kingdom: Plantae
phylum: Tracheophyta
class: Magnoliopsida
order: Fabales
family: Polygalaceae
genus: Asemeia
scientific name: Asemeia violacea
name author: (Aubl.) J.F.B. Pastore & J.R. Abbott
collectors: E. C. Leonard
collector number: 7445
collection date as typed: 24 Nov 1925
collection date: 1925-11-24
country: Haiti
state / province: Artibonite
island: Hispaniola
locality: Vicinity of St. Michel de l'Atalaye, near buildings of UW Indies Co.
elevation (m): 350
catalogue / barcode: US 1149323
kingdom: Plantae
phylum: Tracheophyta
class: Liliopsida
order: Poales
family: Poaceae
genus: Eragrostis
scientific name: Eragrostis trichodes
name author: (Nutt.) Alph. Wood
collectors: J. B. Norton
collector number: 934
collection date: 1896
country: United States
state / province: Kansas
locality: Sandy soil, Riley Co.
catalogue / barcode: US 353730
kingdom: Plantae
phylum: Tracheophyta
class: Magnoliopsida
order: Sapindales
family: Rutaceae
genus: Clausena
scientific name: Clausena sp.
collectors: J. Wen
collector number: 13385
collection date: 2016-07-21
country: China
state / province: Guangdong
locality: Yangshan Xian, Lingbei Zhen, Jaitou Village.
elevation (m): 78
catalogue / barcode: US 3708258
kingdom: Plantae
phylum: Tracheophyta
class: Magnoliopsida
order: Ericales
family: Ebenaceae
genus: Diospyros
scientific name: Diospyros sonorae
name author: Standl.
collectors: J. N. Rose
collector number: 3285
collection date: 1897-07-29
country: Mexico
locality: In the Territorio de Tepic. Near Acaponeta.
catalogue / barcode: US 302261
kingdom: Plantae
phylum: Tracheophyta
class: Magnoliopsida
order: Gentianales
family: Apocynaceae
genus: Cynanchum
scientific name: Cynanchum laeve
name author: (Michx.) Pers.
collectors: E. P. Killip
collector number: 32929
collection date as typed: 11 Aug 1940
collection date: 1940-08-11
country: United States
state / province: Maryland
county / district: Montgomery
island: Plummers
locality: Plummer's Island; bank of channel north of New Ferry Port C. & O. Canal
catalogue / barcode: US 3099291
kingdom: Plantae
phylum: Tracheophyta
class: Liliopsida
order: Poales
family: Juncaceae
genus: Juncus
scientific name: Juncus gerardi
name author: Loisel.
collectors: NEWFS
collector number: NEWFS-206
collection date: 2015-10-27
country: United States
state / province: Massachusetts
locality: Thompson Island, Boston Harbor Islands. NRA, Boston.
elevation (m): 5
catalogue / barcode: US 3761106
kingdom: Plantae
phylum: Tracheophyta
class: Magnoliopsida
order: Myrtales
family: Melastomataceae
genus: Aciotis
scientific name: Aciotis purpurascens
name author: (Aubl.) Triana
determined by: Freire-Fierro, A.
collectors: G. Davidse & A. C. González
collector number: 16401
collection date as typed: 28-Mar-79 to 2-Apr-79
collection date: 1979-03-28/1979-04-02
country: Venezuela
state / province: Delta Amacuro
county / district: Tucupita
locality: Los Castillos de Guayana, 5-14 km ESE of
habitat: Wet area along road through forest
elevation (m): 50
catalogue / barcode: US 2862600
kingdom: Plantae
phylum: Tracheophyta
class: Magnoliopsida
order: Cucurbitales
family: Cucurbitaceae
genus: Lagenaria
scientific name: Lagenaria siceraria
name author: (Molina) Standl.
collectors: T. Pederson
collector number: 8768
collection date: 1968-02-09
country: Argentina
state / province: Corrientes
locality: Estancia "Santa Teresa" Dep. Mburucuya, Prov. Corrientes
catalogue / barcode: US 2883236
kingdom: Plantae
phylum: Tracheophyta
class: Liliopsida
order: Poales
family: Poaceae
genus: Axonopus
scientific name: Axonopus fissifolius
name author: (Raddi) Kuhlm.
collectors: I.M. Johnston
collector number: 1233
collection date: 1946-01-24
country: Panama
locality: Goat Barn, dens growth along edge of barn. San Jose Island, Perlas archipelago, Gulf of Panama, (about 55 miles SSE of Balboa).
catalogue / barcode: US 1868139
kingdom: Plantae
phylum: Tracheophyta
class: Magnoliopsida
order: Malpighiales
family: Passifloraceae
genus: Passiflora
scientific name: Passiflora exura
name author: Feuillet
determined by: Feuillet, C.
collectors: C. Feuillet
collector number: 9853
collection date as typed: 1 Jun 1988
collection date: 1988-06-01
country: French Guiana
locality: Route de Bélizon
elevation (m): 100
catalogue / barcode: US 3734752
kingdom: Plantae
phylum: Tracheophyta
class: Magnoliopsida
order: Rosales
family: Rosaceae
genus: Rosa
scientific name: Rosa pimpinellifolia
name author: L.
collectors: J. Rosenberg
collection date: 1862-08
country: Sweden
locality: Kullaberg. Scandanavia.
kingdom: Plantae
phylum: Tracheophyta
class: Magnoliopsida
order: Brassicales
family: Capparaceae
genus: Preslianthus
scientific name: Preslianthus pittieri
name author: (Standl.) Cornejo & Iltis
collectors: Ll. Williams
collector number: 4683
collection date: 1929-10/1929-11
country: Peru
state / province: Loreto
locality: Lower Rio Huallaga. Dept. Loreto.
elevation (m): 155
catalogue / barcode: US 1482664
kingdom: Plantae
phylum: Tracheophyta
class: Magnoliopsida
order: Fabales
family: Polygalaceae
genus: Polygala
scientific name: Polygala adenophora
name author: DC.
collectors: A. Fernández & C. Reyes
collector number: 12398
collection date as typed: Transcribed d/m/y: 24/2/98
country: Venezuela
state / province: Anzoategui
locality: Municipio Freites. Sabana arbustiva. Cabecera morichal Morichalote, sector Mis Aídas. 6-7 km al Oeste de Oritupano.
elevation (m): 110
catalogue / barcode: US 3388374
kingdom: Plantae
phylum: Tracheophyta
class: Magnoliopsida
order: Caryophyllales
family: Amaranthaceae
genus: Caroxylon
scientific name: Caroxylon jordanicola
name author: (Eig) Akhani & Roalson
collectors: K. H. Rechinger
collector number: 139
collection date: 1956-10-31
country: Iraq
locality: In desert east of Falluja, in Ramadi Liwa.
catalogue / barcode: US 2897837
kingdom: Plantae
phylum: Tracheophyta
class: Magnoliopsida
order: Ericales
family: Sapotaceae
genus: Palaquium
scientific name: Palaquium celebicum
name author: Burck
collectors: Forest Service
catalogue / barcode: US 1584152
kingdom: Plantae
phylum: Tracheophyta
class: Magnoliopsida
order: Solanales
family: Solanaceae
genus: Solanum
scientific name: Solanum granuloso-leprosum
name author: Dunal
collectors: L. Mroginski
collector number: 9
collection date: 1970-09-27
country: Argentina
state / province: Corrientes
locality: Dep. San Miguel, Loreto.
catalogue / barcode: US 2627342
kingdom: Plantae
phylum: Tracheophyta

==============================

▶ **What to work on**
Count the lines in the rows above that contain the string "elevation", treating uppercase and lowercase as different, and give only that number.

▶ **Written response**
7